Mediation
What is Divorce Mediation?
Divorce Mediation is a confidential meeting between you, your spouse and the mediator. It's a way for you to come together in a safe and cooperative atmosphere so you can openly discuss and decide how you will co-parent your children after the divorce and how you will separate out the marital assets and debts. You, not the courts, are in complete control of what your divorce agreement and parenting plan looks like. You can choose to use traditional, adversarial avenues for divorce, but it will likely cost you thousands more dollars, take longer and you may not be happy with what the Court decides is best for your family.
Why should we choose to work with a Therapist-Mediatior?
Our knowledge of child development and family systems as well as our experience as family therapists give us the expertise to help the families we work with develop strong parenting plans that support the needs of children and parents during and after the divorce. While we cannot advise you what to do, we can provide you with the information you need to make good choices.
Additionally, we understand the high emotions that come with divorce, and we help you stay focused on the goal of achieving an amicable divorce. When you are in control of your emotions, you are less likely to make decisions you will later regret.
How long will mediation take?
It varies depending on the complexity of the agreement and the communication styles of the parties, but typically it takes between 2 and 6 sessions. The costs is typically between $600 and $1800, which is a significant savings over litigated divorces - and there is no retainer required. Each mediation session lasts two hours.
How can I be sure the agreement is fair?
The concept of fairness is highly subjective. What you feel is fair may be vastly different than what your spouse feels is fair, and the Courts may have an entirely different take on what is fair for your family. Our job as mediators is to help you come to an agreement that you both feel good about. We also help you keep in mind what your children may feel is fair when developing the parenting plan. Through facilitated communication and brainstorming of ideas, you have control over the outcome of your agreement, there is no pressure to decide immediately, and you (not the legal system) have control over what is fair.
What about a lawyer?
You can have your lawyer present (if you have one) during your sessions or you can have a lawyer evaluate your agreement before you submit it to the court to help you feel more confident in the choices you made and ensure your legal rights are protected. You can also choose to submit your agreement directly to the Court if you and your spouse both feel 100% confident that the agreement is fair and equitable without having to involve an attorney at all.

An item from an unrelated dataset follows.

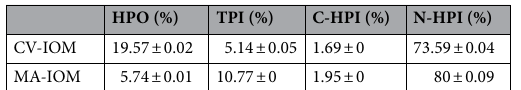
Table 3. Hydrophilic properties of CV-IOM and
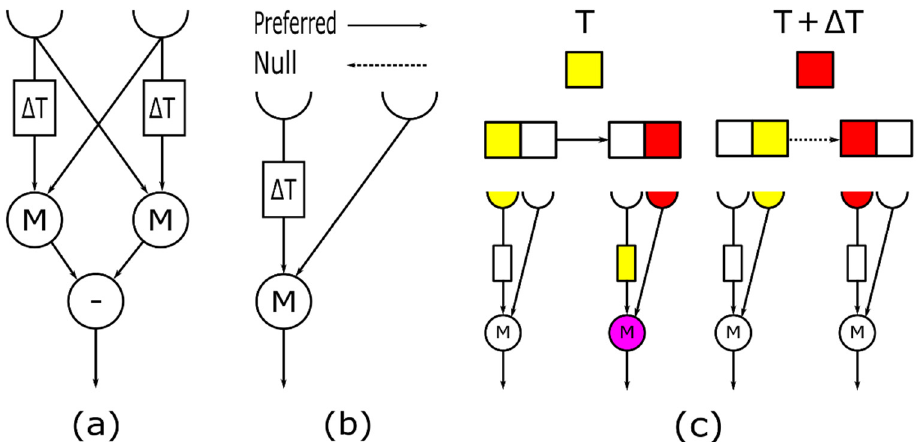
Figure 1. ( a ) Schematic of the HRC model. ( b ) Schematic of the rightwards motion detector of the HRC model. ( c ) Process of the rightward motion detector in detecting its preferred direction (left) and null direction (right). In its preferred direction, the activation signal caused by the light spot at time T (yellow) will be delayed until time T + ∆ T and then multiply with the activation signal caused by the light spot at time T + ∆ T (red); thus, the rightward motion detector will respond (pink). Conversely, the rightwards motion detector will evoke no response in its null direction detection because the signal from the receptor at time T has not been temporally delayed.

What if we can't agree on everything?
You don't have to. Sometimes parties can only agree on part of their settlement issues and will choose to litigate the rest. You can still submit your partial agreement to the Court and save some legal fees.
What if I change my mind?
You are not bound by your agreement until it is submitted to and accepted by the Court. You can (and should) take time to read over and consider any agreements you and your spouse make. If, after you sleep on it or have your lawyer look over it, you decide you are not comfortable with something, it can be brought back to mediation.
Is mediation confidential?
Yes. It's also good to know that the mediation process is protected by law. You cannot subpoena us or our notes if the mediation process is unsuccessful and it is necessary to go to court, which means you can feel safe in coming together with your spouse in attempting to reach an agreement because what you say cannot be held against you.